她将刀一挥,段敬风的手脚筋便被尽数切断,一阵凄厉的惨叫声划破夜空。
江寸惜望着痛苦不堪的段敬风,轻轻一叹,眼底划过一丝惋惜。
她深吸一口气,对程不渔悠悠道:“放心吧。我一定让他活着到云水盟去。见到楚盟主之前,他必不会死。”
说罢,她便收刀伸手,抓起段敬风的衣襟身形一闪,掠出了屋子,消失在了屋顶峭壁之上。
湛空将程不渔扶起,唏嘘不已:“还好还好,又捡回一条命。”
程不渔无力又无奈道:“方才你还稳坐如钟呢。”
湛空讪讪笑道:“程少侠,你忘了么?体验,这是体验。”
程不渔微微一愣,无奈叹道:“是了,我想起来了。你这行脚和尚,随心体验,随遇而安。”
可他却不能跟着随遇而安,只因他身上实在是痛得很,而且燥热难耐,最重要的是,经历了这番事,他很是担心沈璟彦那边的情况。

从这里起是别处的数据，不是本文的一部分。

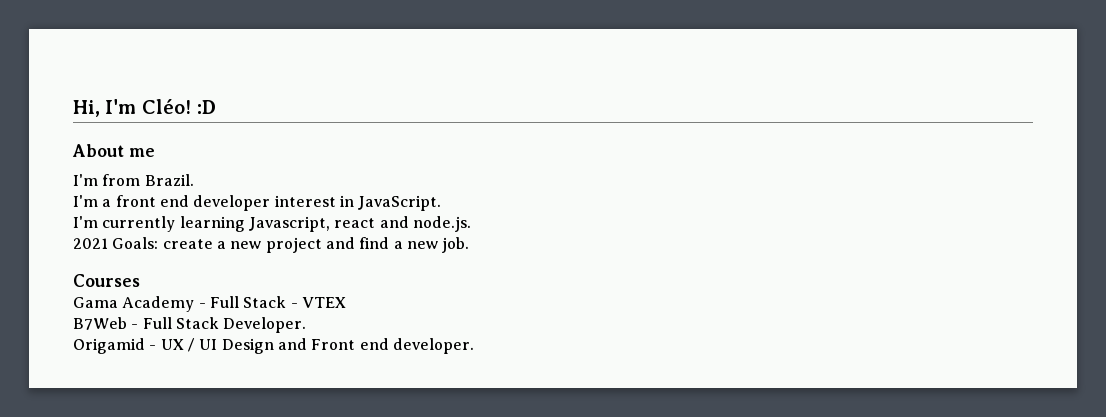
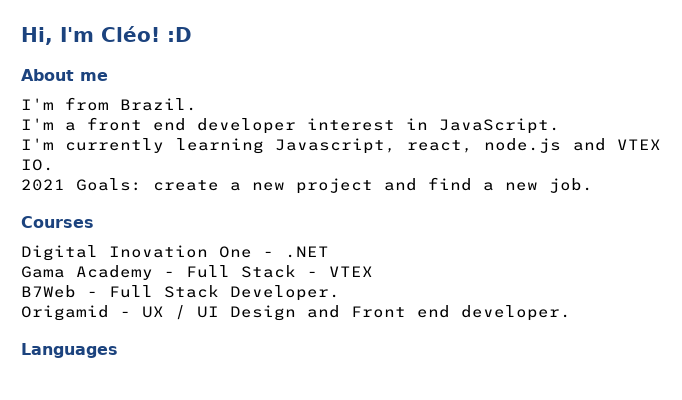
[334,216,471,232] react and node.js. -> [407,138,661,153] [21,159,54,171] react, node.js and VTEX IO.
(140, 280) none -> [21,245,329,261] // Digital Inovation One - .NET
(474, 346) none -> [21,343,118,358] // Languages

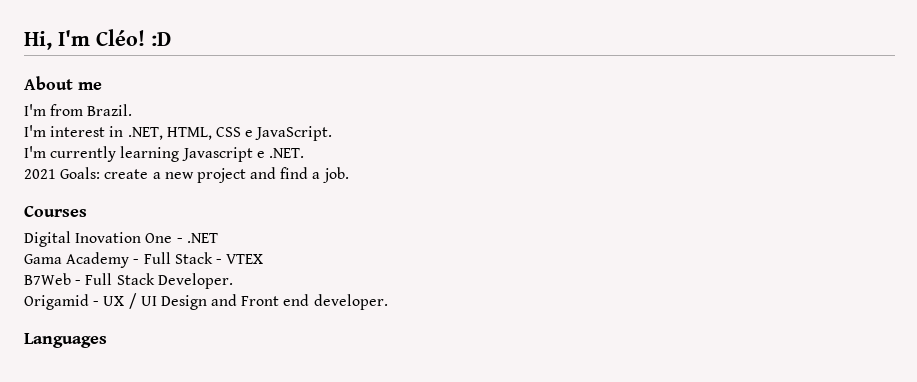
[65,117,560,134] [21,138,661,154] [21,159,54,171] a front end developer interest in JavaScript. // I'm currently learning Javascript, react, node.js and VTEX IO. -> [50,126,333,141] [24,146,304,162] interest in .NET, HTML, CSS e JavaScript. // I'm currently learning Javascript e .NET.
[505,182,538,191] new -> (321, 175) none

他打开门,靠着门框,猛地吸了几口气,头脑终于清醒了些许。他问道:“湛空小师父,你怎又会到这里来?”
湛空嘿嘿笑道:“我行至襄州,化缘到此,被那王赫诓骗了来。”
程不渔忽然又想起王赫其人,无奈道:“王赫……他真是……”
还未等他把话说完,头顶忽然便响起了王赫的声音:“小鱼师弟,你还活着么?”
程不渔浑身一凛,抬头望去,却见王赫正趴在房顶,探着一颗脑袋往下瞧着,微笑道:“小鱼师弟,你还真是福大命大。你和这位小师父,是唯一……唯二能活着走出这里的人。不过,看起来,你好像是受了些伤!”
程不渔怒声道:“王赫,你到底想干什么?鬼鬼祟祟,不安好心!”
王赫眨了眨眼,柔声道:“我想念小鱼师弟,想和小鱼师弟在这悬崖上看星星,看月亮。”
“小爷我想骂你,但我实在是没力气骂你。”程不渔无奈摇头叹道,“你迟早要被送进云水盟大牢去。”